→ **Work request**:
Resume the article on switch statements at the point where it ends.

→ **Document extract**:

■ ■ ■ ■

In the Oxygene dialect of Pascal, a switch statement can be used as an expression:

var i : Integer := case someChar of
  'a': 10;
  'x': 20;
  'y': 30;
  else -1;
end;

===Shell script===
The following is an example in Shell script:

case $someChar in
   a) actionOnA; ;;
   x) actionOnX; ;;
   [yz]) actionOnYandZ; ;;
  *) actionOnNoMatch ;;
esac

===Assembler===
A switch statement in assembly language:

switch:
  cmp ah, 00h
  je a
  cmp ah, 01h
  je b
  jmp swtend ; No cases match or "default" code here
a:
  push ah
  mov al, 'a'
  mov ah, 0Eh
  mov bh, 00h
  int 10h
  pop ah
  jmp swtend ; Equivalent to "break"
b:
  push ah
  mov al, 'b'
  mov ah, 0Eh
  mov bh, 00h
  int 10h
  pop ah
  jmp swtend ; Equivalent to "break"
  ...
swtend:

==Alternatives==
Some alternatives to using a switch statement include:

- if-then-else
  A series of if-then-else conditionals can test for each case value; one at a time. Fall through can be achieved with a sequence of if conditionals each without the else clause.

- Control table
  The logic of a switch statement can be encoded as a control table (a form of lookup table) that is keyed by the case values and each value encodes what is otherwise in the case section as a function pointer or anonymous function or similar mechanism.

In a language that does not provide a switch statement, such as Lua, a control table provides a way to implement switch statement semantics while enabling runtime efficiency that if-then-else does not.

- Pattern matching
  Pattern matching is switch-like functionality used in many functional programming languages.

==History==
In his 1952 text Introduction to Metamathematics, Stephen Kleene formally proves that the case function (the if-then-else function being its simplest form) is a primitive recursive function, where he defines the notion "definition by cases" in the following manner:

"#F. The function φ defined thus
  φ(x_{1} , ... , x_{n} ) =
- φ_{1}(x_{1} , ... , x_{n} ) if Q_{1}(x_{1} , ... , x_{n} ),
- . . . . . . . . . . . .

■ ■ ■ ■

→ **Information given**:
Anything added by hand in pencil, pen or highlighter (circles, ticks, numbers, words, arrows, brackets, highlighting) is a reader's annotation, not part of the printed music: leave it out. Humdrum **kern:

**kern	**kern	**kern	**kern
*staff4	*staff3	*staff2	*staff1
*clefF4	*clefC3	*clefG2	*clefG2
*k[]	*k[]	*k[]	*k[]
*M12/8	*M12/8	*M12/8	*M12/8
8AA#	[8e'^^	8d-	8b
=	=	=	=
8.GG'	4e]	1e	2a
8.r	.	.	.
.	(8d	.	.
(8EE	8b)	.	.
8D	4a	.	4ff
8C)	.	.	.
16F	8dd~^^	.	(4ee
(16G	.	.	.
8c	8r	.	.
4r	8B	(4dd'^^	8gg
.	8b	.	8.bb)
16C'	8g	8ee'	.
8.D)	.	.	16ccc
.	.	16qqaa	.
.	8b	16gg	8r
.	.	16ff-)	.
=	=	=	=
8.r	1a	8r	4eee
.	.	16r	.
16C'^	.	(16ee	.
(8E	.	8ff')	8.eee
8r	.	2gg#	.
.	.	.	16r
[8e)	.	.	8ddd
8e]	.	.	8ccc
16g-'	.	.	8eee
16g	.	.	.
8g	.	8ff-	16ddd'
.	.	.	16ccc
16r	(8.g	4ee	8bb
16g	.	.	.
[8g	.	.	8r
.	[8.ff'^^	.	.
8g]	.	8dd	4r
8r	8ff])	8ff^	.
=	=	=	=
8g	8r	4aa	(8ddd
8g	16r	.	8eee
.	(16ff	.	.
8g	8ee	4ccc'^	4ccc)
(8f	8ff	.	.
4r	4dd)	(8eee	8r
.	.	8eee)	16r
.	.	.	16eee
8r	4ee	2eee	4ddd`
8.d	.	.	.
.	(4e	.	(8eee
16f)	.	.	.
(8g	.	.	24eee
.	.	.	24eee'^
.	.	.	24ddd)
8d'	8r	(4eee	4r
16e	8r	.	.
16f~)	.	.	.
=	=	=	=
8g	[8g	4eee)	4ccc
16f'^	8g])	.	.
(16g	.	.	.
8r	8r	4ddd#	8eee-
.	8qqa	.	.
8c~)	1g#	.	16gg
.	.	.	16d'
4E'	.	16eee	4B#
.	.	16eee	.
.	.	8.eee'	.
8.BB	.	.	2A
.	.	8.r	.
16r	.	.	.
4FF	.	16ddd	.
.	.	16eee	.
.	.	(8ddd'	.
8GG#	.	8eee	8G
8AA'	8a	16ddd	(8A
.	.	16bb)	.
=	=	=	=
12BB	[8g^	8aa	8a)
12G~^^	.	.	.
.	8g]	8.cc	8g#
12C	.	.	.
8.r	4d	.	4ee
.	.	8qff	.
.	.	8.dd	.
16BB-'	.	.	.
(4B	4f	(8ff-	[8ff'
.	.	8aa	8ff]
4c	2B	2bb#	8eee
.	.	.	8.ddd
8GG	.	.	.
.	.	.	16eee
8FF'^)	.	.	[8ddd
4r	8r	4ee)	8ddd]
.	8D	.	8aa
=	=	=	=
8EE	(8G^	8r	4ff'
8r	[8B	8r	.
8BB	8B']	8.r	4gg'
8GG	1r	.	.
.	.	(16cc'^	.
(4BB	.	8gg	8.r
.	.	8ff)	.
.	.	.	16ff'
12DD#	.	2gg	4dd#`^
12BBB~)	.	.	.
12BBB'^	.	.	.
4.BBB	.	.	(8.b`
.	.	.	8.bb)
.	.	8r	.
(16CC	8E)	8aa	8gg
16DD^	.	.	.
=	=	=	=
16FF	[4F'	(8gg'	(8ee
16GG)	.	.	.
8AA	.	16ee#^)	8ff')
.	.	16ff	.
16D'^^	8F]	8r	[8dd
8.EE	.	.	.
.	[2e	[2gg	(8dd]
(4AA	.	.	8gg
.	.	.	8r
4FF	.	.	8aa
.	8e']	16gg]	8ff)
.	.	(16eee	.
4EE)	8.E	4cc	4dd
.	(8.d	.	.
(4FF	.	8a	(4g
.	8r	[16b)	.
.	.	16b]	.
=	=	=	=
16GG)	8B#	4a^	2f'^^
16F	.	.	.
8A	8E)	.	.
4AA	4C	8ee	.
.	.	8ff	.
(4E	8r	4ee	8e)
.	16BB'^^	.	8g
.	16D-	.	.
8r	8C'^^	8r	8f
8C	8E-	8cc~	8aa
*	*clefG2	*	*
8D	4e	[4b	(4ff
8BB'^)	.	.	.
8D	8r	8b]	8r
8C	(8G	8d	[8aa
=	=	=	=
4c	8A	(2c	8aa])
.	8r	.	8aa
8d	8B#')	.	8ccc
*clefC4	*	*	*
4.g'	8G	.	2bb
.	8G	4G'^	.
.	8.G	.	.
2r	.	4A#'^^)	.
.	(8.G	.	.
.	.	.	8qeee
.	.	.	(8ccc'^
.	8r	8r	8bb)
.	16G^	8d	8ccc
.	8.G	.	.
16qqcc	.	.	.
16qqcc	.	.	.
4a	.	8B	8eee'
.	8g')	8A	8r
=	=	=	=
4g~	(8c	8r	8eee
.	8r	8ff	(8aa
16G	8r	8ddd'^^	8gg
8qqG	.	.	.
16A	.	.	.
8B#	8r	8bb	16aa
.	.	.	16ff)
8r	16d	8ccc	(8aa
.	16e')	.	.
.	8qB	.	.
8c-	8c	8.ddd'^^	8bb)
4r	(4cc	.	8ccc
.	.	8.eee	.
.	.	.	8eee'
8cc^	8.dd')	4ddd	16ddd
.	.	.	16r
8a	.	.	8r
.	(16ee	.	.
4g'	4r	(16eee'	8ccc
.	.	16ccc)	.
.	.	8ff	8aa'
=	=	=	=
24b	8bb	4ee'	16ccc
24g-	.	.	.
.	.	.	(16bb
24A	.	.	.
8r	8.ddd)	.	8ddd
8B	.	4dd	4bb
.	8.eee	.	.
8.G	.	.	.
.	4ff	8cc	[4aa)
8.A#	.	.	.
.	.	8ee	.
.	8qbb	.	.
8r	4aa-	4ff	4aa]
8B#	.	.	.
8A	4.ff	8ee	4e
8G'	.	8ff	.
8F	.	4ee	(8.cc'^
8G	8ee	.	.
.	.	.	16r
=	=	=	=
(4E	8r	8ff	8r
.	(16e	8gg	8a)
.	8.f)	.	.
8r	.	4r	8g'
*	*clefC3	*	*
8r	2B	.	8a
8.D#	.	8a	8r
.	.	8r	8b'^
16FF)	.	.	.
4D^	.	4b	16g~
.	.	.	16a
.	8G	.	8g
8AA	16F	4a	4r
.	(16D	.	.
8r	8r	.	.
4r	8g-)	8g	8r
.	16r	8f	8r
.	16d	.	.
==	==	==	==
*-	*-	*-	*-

■ ■ ■ ■

→ **Response to this task**:
- φ_{m}(x_{1} , ... , x_{n} ) if Q_{m}(x_{1} , ... , x_{n} ),
- φ_{m+1}(x_{1} , ... , x_{n} ) otherwise,

where Q_{1} , ... , Q_{m} are mutually exclusive predicates (or φ(x_{1} , ... , x_{n}) shall have the value given by the first clause which applies) is primitive recursive in φ_{1}, ..., φ_{m+1}, Q_{1}, ..., Q_{m+1}.
— Stephen Kleene

Kleene provides a proof of this in terms of the Boolean-like recursive functions "sign-of" sg( ) and "not sign of" ~sg( ) (Kleene 1952:222-223); the first returns 1 if its input is positive and −1 if its input is negative.

Boolos-Burgess-Jeffrey make the additional observation that "definition by cases" must be both mutually exclusive and collectively exhaustive. They too offer a proof of the primitive recursiveness of this function (Boolos-Burgess-Jeffrey 2002:74-75).

The if-then-else is the basis of the McCarthy formalism: its usage replaces both primitive recursion and the mu-operator.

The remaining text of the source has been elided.